One day I was notified that one of our new residents, an 88-year-old woman whom I shall call Judy, was having a hard time adjusting. This is common with new residents. Suddenly they don’t have to cook or clean or go anywhere, so they wander around the building. Judy, was meandering about, unsure of what to do, getting lost, and forgetting why she was there. I was sure Judy had gotten a calendar when she arrived, but I decided to give her another one. Then, using the calendar, I would show her the various activities available to her. It was simple procedure; I had done it before.

I went down to Judy’s room, only to find her standing in the hallway outside her door with her daughter. I said, “Good afternoon, Judy.” I’m very friendly at work.

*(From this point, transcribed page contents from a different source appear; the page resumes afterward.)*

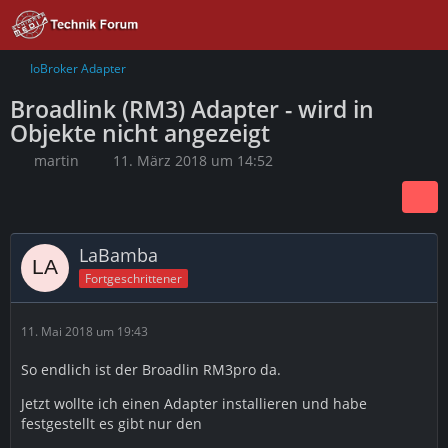
IoBroker Adapter
Broadlink (RM3) Adapter - wird in
Objekte nicht angezeigt
martin
11. März 2018 um 14:52
LaBamba
Fortgeschrittener
11. Mai 2018 um 19:43
So endlich ist der Broadlin RM3pro da.
Jetzt wollte ich einen Adapter installieren und habe
festgestellt es gibt nur den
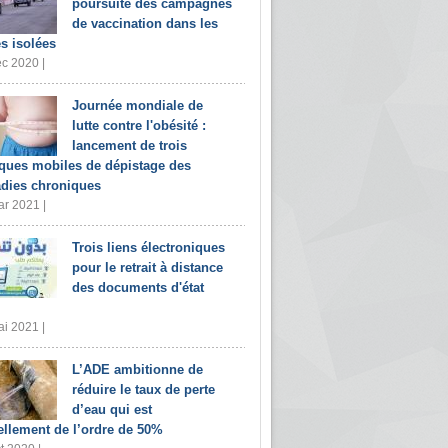
poursuite des campagnes
de vaccination dans les
s isolées
c 2020 |
Journée mondiale de
lutte contre l'obésité :
lancement de trois
iques mobiles de dépistage des
dies chroniques
r 2021 |
Trois liens électroniques
pour le retrait à distance
des documents d'état
i 2021 |
L’ADE ambitionne de
réduire le taux de perte
d’eau qui est
ellement de l’ordre de 50%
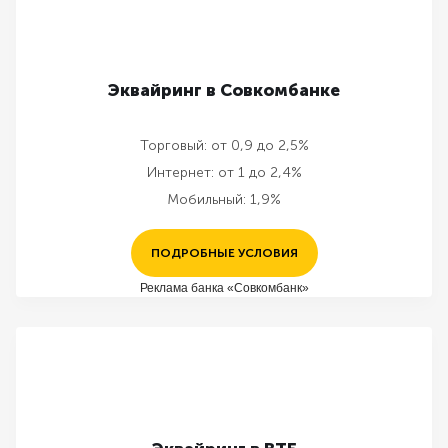
Эквайринг в Совкомбанке
Торговый:
от 0,9 до 2,5%
Интернет:
от 1 до 2,4%
Мобильный:
1,9%
ПОДРОБНЫЕ УСЛОВИЯ
Реклама банка «Совкомбанк»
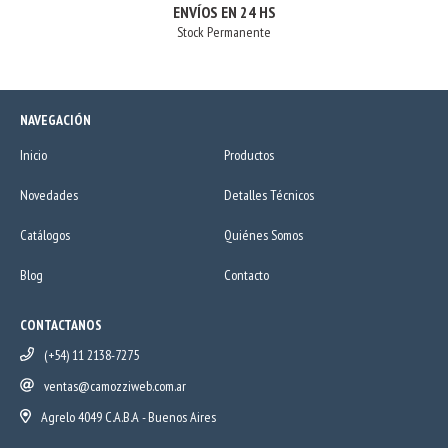
ENVÍOS EN 24 HS
Stock Permanente
NAVEGACIÓN
Inicio
Productos
Novedades
Detalles Técnicos
Catálogos
Quiénes Somos
Blog
Contacto
CONTACTANOS
(+54) 11 2138-7275
ventas@camozziweb.com.ar
Agrelo 4049 C.A.B.A - Buenos Aires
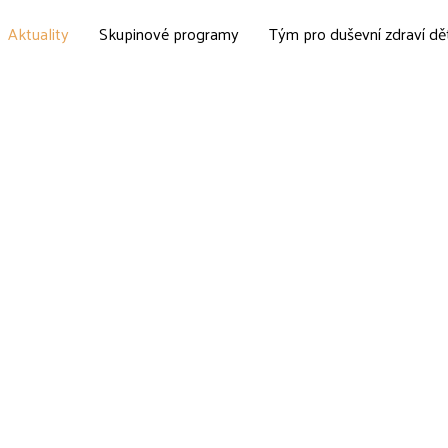
Aktuality
Skupinové programy
Tým pro duševní zdraví dě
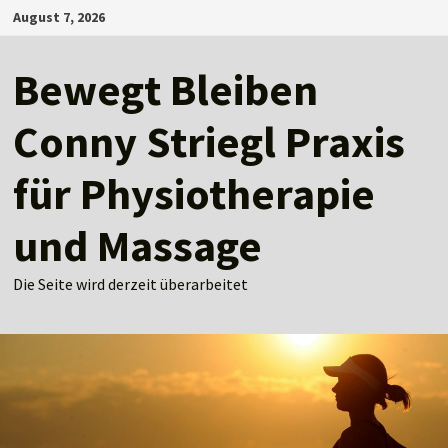
Zum
August 7, 2026
Inhalt
springen
Bewegt Bleiben
Conny Striegl Praxis
für Physiotherapie
und Massage
Die Seite wird derzeit überarbeitet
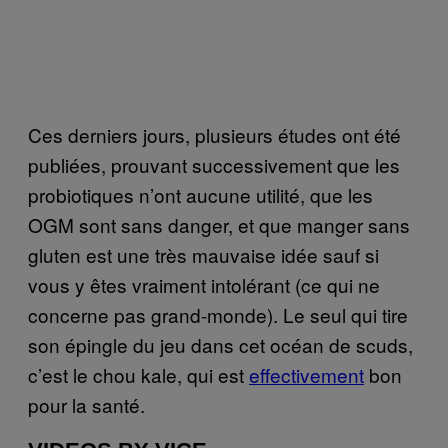
Ces derniers jours, plusieurs études ont été
publiées, prouvant successivement que les
probiotiques n’ont aucune utilité, que les
OGM sont sans danger, et que manger sans
gluten est une très mauvaise idée sauf si
vous y êtes vraiment intolérant (ce qui ne
concerne pas grand-monde). Le seul qui tire
son épingle du jeu dans cet océan de scuds,
c’est le chou kale, qui est
effectivement
bon
pour la santé.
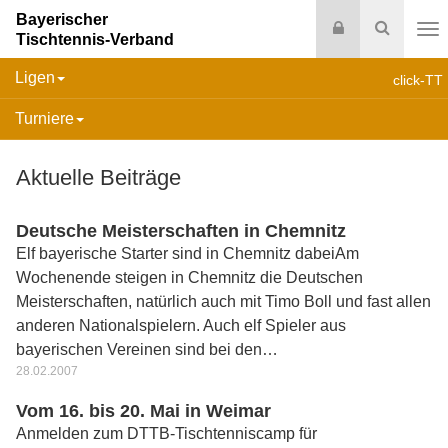
Bayerischer
Login
Suche
Tischtennis-Verband
Na
Ligen
click-TT
Turniere
Aktuelle Beiträge
Deutsche Meisterschaften in Chemnitz
Elf bayerische Starter sind in Chemnitz dabeiAm
Wochenende steigen in Chemnitz die Deutschen
Meisterschaften, natürlich auch mit Timo Boll und fast allen
anderen Nationalspielern. Auch elf Spieler aus
bayerischen Vereinen sind bei den…
28.02.2007
Vom 16. bis 20. Mai in Weimar
Anmelden zum DTTB-Tischtenniscamp für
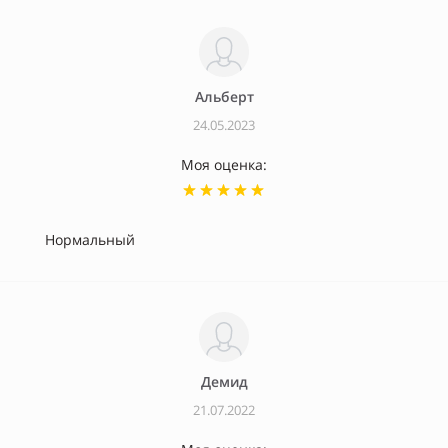
Альберт
24.05.2023
Моя оценка:
Нормальный
Демид
21.07.2022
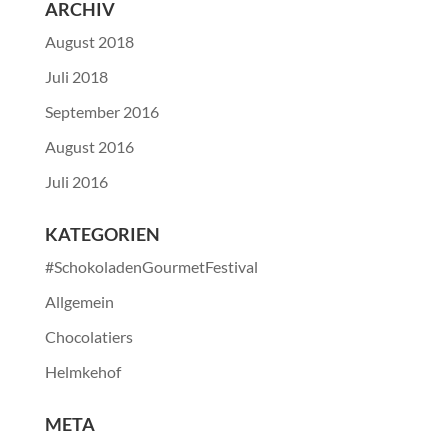
ARCHIV
August 2018
Juli 2018
September 2016
August 2016
Juli 2016
KATEGORIEN
#SchokoladenGourmetFestival
Allgemein
Chocolatiers
Helmkehof
META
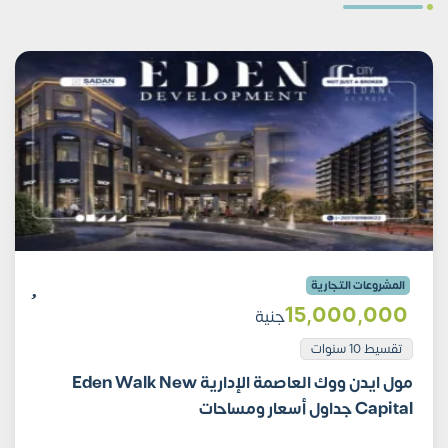
المشروعات التجارية
15٬000٬000
جنية
تقسيط 10 سنوات
مول ايدن ووك العاصمة الإدارية Eden Walk New
Capital جداول أسعار ومساحات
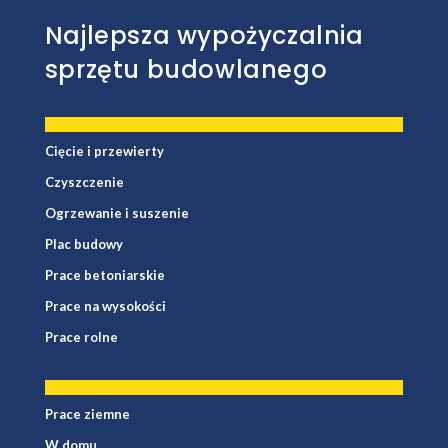
Najlepsza wypożyczalnia
sprzętu budowlanego
Cięcie i przewierty
Czyszczenie
Ogrzewanie i suszenie
Plac budowy
Prace betoniarskie
Prace na wysokości
Prace rolne
Prace ziemne
W domu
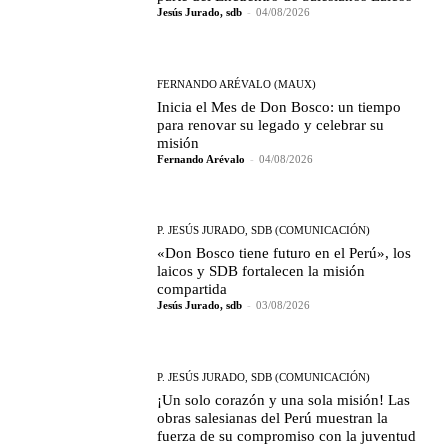
Jesús Jurado, sdb
-
04/08/2026
FERNANDO ARÉVALO (MAUX)
Inicia el Mes de Don Bosco: un tiempo
para renovar su legado y celebrar su
misión
Fernando Arévalo
-
04/08/2026
P. JESÚS JURADO, SDB (COMUNICACIÓN)
«Don Bosco tiene futuro en el Perú», los
laicos y SDB fortalecen la misión
compartida
Jesús Jurado, sdb
-
03/08/2026
P. JESÚS JURADO, SDB (COMUNICACIÓN)
¡Un solo corazón y una sola misión! Las
obras salesianas del Perú muestran la
fuerza de su compromiso con la juventud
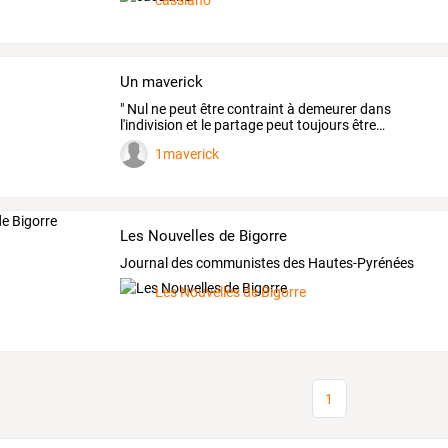
cassiano
Un maverick
"
Nul
ne
peut
être
contraint
à
demeurer
dans
l'indivision
et
le
partage
peut
toujours
être
…
1maverick
Les Nouvelles de Bigorre
Journal des communistes des Hautes-Pyrénées
Les Nouvelles de Bigorre
1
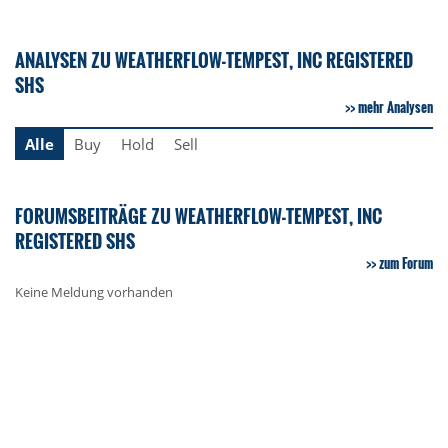
ANALYSEN ZU WEATHERFLOW-TEMPEST, INC REGISTERED
SHS
mehr Analysen
Alle
Buy
Hold
Sell
FORUMSBEITRÄGE ZU WEATHERFLOW-TEMPEST, INC
REGISTERED SHS
zum Forum
Keine Meldung vorhanden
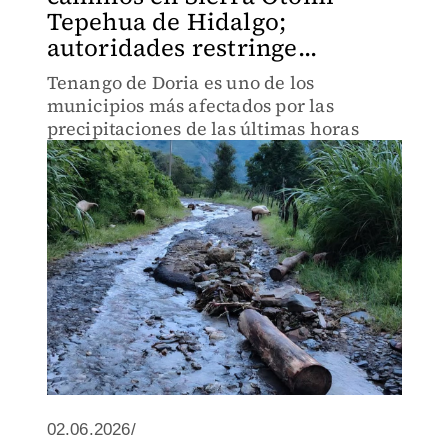
Tepehua de Hidalgo;
autoridades restringe...
Tenango de Doria es uno de los
municipios más afectados por las
precipitaciones de las últimas horas
02.06.2026/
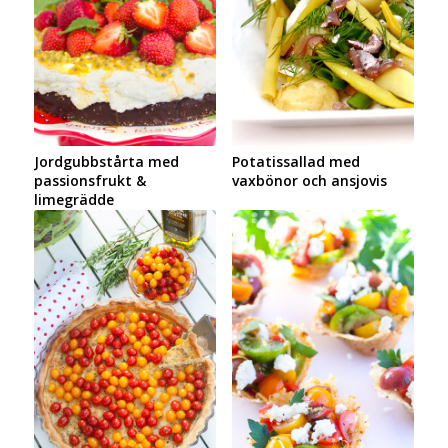
Jordgubbstårta med
Potatissallad med
passionsfrukt &
vaxbönor och ansjovis
limegrädde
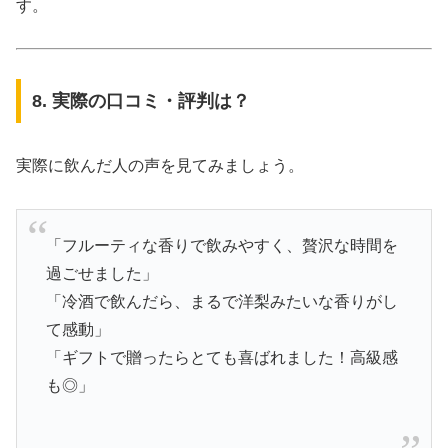
す。
8. 実際の口コミ・評判は？
実際に飲んだ人の声を見てみましょう。
「フルーティな香りで飲みやすく、贅沢な時間を
過ごせました」
「冷酒で飲んだら、まるで洋梨みたいな香りがし
て感動」
「ギフトで贈ったらとても喜ばれました！高級感
も◎」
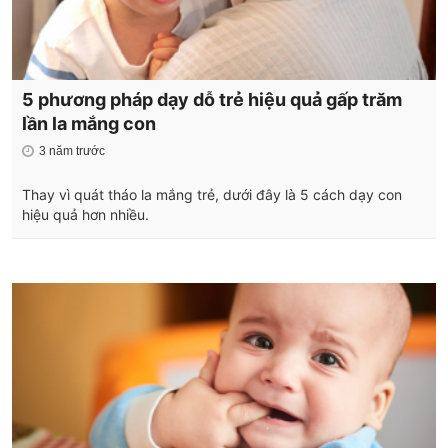
5 phương pháp dạy dỗ trẻ hiệu quả gấp trăm
lần la mắng con
3 năm trước
Thay vì quát tháo la mắng trẻ, dưới đây là 5 cách dạy con
hiệu quả hơn nhiều.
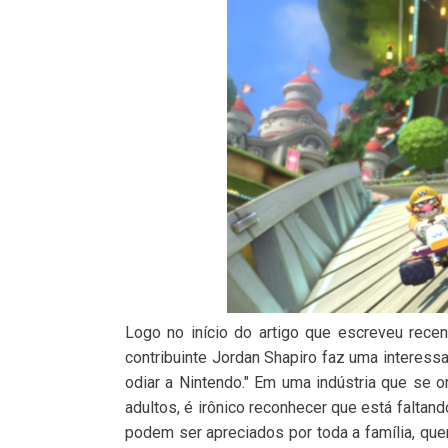
Logo no início do artigo que escreveu rece
contribuinte Jordan Shapiro faz uma interess
odiar a Nintendo." Em uma indústria que se 
adultos, é irônico reconhecer que está faltan
podem ser apreciados por toda a família, qu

She said hello and introduced me to her daughter. I smiled graciously and began to explain why I had come. “ Well, Judy, I have come to bring you an activity calendar. I know you’ve been a little confused lately—“

Thinking back, I swear I felt a chill pass through that hallway.

Judy’s daughter stepped in front of me. “She already has a calendar.”

“Yes,” I said, caught a little off guard, “but here’s another one in case you need to—“

“She already has one,” Judy’s daughter snapped. And with that, she grabbed her mother around the shoulders, and quickly ushered her away down the hall. I stood there, staring blankly, with the calendar still in my hand.

The word, “confused,” is taboo in nursing homes. Everyone, from the residents to the families to the management, fears to say or hear it. People may mumble it softly as they look around to make sure no one is eavesdropping. And yet it’s only a word—one we don’t even think about anywhere else. And, frankly, confusion is quite common in nursing homes. I enrich the lives of dozens of confused people every day. Minds deteriorate with age, and it is my job, as well as the job of others, to deal with the problems brought about by memory loss. Still, we fear the word. We pretend it doesn’t exist, for the benefit of the residents, and perhaps ourselves as well.

My family has a history of dementia. My great grandfather first had signs of Alzheimer’s around the time my parents got married. After many difficult years, he finally died. I was six. Five years ago, my grandpa died after years dealing with severe dementia. I never knew either of these men in their mental prime of life. My memories of both are hazy and strange. Both needed much guidance and care from their families. They forgot the names of their wives and children. They forgot their own names. With dementia and memory loss comes a fearful world of perplexity and pain, both for that person and the family around him.

I am terrified of growing old. At a young age, we feel invincible and spry. I can still do crazy things like eat a whole pizza in one sitting and stay up all night and get up without grunting. I know that as I age, my body will be able to do less than it used to. I am at peace about my eventual physical deterioration, but I am absolutely terrified about losing my mind. I want to be able to remember the past. I want to be able to solve puzzles and tell stories. I want to remember my wife and my children. I want to remember why I love them. If I lose my mind, I will lose everything else: my relationships, my passions, and my memories.

Perhaps we all fear losing our minds in some way. We fear watching it in those we love and respect. Watching a person mentally deteriorate is really hard. At work, I’m supposed to play along with it. If a resident thinks her husband is still alive, I mustn’t rebuke her, but encourage her to tell stories. I ask questions about her husband and her family, and she speaks as if she had just spoken to him moments ago. I nod, smiling, not saying anything, but I don’t feel like I’m enriching a life. If anything, that life, once as vibrant and active as mine, is fading. The best I can do is to help a person the best I can, and pray that I will have someone who is kind and patient with me when it’s my turn.


  1. Avatar

    Really lovely. You tap into a fear we’ve all got, even if we manage to push it out of mind most of the time. Reading this makes me a little more awake this morning. Thanks.

  2. Mary Margaret

    Great post. The fear of the slow descent into oblivion is almost palpable in contexts where it is allowed full reign. My grandmother died of Alzheimer’s last year after a long battle with losing her mind, and, because she lived with us, her confusion affected all of us, made us all deal with that fear every day. What you said is so true: the best thing you can do is to be patient with those who are going through the rough time now and pray that someone will do the same for you one day.